In the six months to 31 March 2012, revenues increased by 35% to £10.6m, whilst pre-tax profits reached £731,000 (versus a loss of £140,000 over the same period in 2011). The business is inherently cash generative – net cash on the balance sheet amounted to almost £1m. In May, Driver announced the acquisition of Trett Consulting, a renowned consultancy business focused on dispute management and resolution services. This acquisition strengthens the firm’s core capabilities and appears to be an excellent strategic fit.
My second tip, Tracsis (LSE: TRCS), is a developer of resource optimisation, data capture and reporting technologies for the transport industry. The business started as a university spin-out offering an accurate and efficient software solution to highly complex crew scheduling for the train operating companies in the UK. Since listing on Aim in November 2007, the management team has delivered strong organic revenue and profits growth and diversified the business through acquisition.
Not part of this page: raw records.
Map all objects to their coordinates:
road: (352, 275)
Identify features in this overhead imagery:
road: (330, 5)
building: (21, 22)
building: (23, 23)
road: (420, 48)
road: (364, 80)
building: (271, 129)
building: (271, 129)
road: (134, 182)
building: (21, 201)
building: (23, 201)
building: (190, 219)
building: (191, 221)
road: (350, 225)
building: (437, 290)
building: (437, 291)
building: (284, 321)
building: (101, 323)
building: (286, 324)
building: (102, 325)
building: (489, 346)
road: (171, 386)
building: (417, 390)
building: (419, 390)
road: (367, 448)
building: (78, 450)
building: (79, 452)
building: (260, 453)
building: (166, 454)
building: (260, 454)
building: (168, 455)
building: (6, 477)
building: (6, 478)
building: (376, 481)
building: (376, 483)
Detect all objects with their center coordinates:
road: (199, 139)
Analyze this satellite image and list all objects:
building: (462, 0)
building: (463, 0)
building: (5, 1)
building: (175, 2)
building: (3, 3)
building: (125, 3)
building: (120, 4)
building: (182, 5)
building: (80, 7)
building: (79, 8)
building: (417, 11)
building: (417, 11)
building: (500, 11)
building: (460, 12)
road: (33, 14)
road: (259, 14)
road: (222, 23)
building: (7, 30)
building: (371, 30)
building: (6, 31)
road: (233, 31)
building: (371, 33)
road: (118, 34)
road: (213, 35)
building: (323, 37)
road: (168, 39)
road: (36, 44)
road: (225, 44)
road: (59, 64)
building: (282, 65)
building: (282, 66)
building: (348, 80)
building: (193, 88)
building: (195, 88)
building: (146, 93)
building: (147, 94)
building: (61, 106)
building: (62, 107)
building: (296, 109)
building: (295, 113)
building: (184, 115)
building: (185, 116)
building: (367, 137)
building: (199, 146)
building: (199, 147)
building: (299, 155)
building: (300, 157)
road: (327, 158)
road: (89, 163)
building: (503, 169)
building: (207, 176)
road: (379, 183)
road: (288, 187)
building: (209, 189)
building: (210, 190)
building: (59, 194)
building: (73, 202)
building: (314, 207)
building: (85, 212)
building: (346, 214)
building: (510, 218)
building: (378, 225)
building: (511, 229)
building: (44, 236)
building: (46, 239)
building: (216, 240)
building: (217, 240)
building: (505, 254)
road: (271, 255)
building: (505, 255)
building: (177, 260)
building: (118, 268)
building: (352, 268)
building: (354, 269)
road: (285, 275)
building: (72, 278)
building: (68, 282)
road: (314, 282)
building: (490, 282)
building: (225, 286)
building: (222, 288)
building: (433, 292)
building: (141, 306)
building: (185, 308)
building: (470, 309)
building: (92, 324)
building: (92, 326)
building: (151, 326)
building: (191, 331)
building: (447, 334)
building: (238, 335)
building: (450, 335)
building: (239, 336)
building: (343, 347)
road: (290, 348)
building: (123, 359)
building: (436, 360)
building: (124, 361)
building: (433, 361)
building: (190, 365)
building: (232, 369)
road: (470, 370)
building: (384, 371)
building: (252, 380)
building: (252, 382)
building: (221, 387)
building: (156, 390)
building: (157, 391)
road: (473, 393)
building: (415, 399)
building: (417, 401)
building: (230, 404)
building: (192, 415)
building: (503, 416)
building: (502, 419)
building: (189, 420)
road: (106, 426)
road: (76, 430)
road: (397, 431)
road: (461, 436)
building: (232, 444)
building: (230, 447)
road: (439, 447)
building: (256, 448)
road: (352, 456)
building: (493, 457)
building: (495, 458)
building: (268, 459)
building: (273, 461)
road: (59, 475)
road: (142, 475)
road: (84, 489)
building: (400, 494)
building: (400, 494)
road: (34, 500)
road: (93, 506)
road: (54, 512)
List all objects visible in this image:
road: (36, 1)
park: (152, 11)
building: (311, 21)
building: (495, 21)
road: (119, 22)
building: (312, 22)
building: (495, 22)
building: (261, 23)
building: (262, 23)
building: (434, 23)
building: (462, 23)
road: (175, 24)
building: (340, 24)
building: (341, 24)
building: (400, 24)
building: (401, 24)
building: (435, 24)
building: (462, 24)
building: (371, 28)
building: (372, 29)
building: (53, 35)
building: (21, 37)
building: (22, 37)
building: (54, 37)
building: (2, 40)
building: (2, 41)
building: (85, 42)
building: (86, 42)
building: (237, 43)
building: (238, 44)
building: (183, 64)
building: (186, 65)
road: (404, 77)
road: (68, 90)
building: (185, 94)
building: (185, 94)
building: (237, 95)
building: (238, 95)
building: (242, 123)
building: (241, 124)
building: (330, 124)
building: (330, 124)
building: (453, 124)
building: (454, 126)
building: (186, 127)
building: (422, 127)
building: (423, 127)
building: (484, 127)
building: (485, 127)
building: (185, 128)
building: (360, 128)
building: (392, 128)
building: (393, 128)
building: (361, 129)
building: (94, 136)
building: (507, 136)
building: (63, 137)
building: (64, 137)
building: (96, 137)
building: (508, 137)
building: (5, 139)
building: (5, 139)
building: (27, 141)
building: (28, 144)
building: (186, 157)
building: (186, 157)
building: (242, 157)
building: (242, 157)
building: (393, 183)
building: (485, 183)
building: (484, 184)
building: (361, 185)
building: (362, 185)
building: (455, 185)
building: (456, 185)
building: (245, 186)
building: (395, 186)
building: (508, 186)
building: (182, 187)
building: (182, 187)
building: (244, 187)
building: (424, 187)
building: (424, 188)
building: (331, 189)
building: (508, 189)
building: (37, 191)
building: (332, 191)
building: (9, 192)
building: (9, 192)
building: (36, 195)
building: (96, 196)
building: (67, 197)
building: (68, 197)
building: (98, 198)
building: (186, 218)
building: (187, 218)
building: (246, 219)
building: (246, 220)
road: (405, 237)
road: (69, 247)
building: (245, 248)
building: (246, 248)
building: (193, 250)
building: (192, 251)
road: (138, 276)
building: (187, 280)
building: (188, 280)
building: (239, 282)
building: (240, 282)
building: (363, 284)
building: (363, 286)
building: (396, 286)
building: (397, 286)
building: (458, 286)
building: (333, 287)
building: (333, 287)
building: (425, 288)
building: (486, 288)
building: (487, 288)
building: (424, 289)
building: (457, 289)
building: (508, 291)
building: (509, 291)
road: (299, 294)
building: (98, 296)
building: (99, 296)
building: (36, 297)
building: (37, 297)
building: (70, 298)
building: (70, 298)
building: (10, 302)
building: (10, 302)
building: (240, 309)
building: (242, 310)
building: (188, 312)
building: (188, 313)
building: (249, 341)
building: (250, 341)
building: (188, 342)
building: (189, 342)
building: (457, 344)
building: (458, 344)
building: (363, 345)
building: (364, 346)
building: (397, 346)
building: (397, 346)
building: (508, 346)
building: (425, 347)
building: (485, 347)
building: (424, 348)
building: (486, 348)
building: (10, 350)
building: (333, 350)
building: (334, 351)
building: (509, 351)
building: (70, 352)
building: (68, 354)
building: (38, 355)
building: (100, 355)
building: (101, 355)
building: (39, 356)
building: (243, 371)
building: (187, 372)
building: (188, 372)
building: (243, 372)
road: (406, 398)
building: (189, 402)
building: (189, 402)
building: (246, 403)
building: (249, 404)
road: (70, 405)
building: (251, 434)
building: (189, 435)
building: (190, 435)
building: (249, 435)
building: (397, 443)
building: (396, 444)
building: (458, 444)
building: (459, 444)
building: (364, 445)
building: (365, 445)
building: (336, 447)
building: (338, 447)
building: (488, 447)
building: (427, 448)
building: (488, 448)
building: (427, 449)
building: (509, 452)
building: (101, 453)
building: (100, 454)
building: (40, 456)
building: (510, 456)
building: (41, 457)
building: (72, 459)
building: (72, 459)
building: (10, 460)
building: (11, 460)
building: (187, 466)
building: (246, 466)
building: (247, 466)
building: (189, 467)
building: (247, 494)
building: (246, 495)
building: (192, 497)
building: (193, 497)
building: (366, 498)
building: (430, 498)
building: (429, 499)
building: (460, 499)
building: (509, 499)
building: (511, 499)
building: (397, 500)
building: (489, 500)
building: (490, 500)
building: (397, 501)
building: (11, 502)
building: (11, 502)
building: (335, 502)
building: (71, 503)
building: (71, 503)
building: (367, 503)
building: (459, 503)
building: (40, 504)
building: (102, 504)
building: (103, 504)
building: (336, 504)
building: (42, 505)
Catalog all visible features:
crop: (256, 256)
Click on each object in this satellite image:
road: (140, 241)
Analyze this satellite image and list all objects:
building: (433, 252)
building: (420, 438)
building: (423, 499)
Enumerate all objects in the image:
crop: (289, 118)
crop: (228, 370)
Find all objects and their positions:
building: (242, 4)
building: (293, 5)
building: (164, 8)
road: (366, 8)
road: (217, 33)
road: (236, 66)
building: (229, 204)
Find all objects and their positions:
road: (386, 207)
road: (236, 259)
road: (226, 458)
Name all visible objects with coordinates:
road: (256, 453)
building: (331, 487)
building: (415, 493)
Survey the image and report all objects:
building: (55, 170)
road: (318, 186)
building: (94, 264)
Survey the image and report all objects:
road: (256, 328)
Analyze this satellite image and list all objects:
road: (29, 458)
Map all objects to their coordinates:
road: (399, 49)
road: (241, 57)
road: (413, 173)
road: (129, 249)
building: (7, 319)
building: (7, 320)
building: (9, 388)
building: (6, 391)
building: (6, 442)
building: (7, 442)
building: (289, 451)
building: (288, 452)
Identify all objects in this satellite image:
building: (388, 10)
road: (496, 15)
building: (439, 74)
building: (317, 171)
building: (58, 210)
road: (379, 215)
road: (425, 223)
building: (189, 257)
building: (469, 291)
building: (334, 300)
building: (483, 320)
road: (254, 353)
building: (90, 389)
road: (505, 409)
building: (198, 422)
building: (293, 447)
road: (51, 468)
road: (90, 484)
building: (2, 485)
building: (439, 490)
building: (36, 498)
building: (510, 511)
Tracsis now offers a range of products and services which allow transport operators and infrastructure owners to gain control over all aspects of their operations and achieve big cost savings. In its trading update on 9 August 2012, the firm confirmed that forecast year-end revenues would be in excess of £8.5m (2011: £4.1m), resulting in adjusted EBITDA of more than £3.0m (2011: £1.2m). Cash at the end of July was around £7.5m and the business remains debt-free.
Thirdly, there’s Zetar (LSE: ZTR), a sweets and snacks group, which recently announced results for the financial year ended 30 April 2012. Sales fell 5% to £128m and pre-tax profits were 17.5% lower at £5.5m. This was due to a strategic exit from low-margin commodity snack products combined with poor confectionery sales during the key Easter period.
The firm nonetheless delivered strong cash flow resulting in net debt being reduced by £4.1m to £10.8m. Zetar is now a well established supplier of high-quality everyday snacks and sweets to all the major UK supermarket chains. It is also rapidly expanding its portfolio of licensed products. The new financial year looks to have begun well with sales up 7%.